*REQUIREMENT*:
Could you echo, word for word, the stretch of the air pollution cost article below from "The findings further" through "in a release."?

*SELECTED PASSAGE*:

• • • • • • •

Air Pollution deaths cost global economy about $225 billion in 2013: World Bank
Air pollution deaths have cost the global economy about $225 billion in lost labour income in 2013, according to a new study.
The World Bank and the Institute for Health Metrics and Evaluation (IHME) conducted a joint study to estimate the costs of premature deaths related to air pollution, cited the World Bank in a press release on September 6.
The study was conducted to strengthen the case for action and facilitate decision making in the context of scarce resources.
According to its findings, air pollution has emerged as the deadliest form of pollution and the fourth leading risk factor for premature deaths worldwide.
"An estimated 5.5 million lives were lost in 2013 to diseases associated with outdoor and household air pollution, causing human suffering and reducing economic development," it said.
While pollution-related deaths strike mainly young children and the elderly, premature deaths also result in lost labour income for working-age men and women, showed the findings.
As per the findings, the cost of annual labour income losses was the highest in South Asia followed by East Asia and the Pacific and Sub-Saharan Africa.
The annual labour income losses cost the equivalent of almost 1% that is 0.83% of gross domestic product (GDP) in South Asia.
In East Asia and the Pacific, where the population is ageing, labour income losses represented 0.25% of GDP.
In Sub-Saharan Africa, where air pollution impairs the earning potential of younger populations, annual labour income losses represented the equivalent of 0.61% of GDP.
The findings further stated that when the study was conducted through 'welfare losses' approach, the aggregate cost of premature deaths was more than $5 trillion worldwide in 2013.
In East and South Asia, welfare losses related to air pollution were the equivalent of about 7.5% of GDP, it added.
"Air pollution is a challenge that threatens basic human welfare, damages natural and physical capital, and constrains economic growth. We hope this study will translate the cost of premature deaths into an economic language that resonates with policy makers so that more resources will be devoted to improving air quality," said World Bank's vice president for sustainable development Laura Tuck in a release.
"By supporting healthier cities and investments in cleaner sources of energy, we can reduce dangerous emissions, slow climate change, and most importantly save lives," Tuck added.

• • • • • • •

*AVAILABLE DATA*:
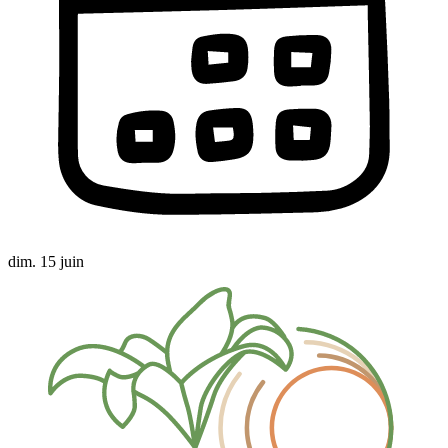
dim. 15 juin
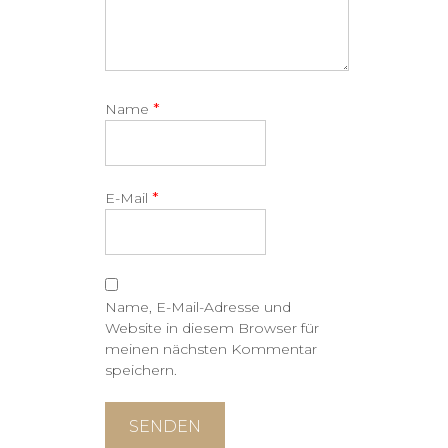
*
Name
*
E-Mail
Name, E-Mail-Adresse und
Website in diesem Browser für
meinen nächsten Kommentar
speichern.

• • • • • • •

*REPLY TO THE TASK*:
The findings further stated that when the study was conducted through 'welfare losses' approach, the aggregate cost of premature deaths was more than $5 trillion worldwide in 2013.
In East and South Asia, welfare losses related to air pollution were the equivalent of about 7.5% of GDP, it added.
"Air pollution is a challenge that threatens basic human welfare, damages natural and physical capital, and constrains economic growth. We hope this study will translate the cost of premature deaths into an economic language that resonates with policy makers so that more resources will be devoted to improving air quality," said World Bank's vice president for sustainable development Laura Tuck in a release.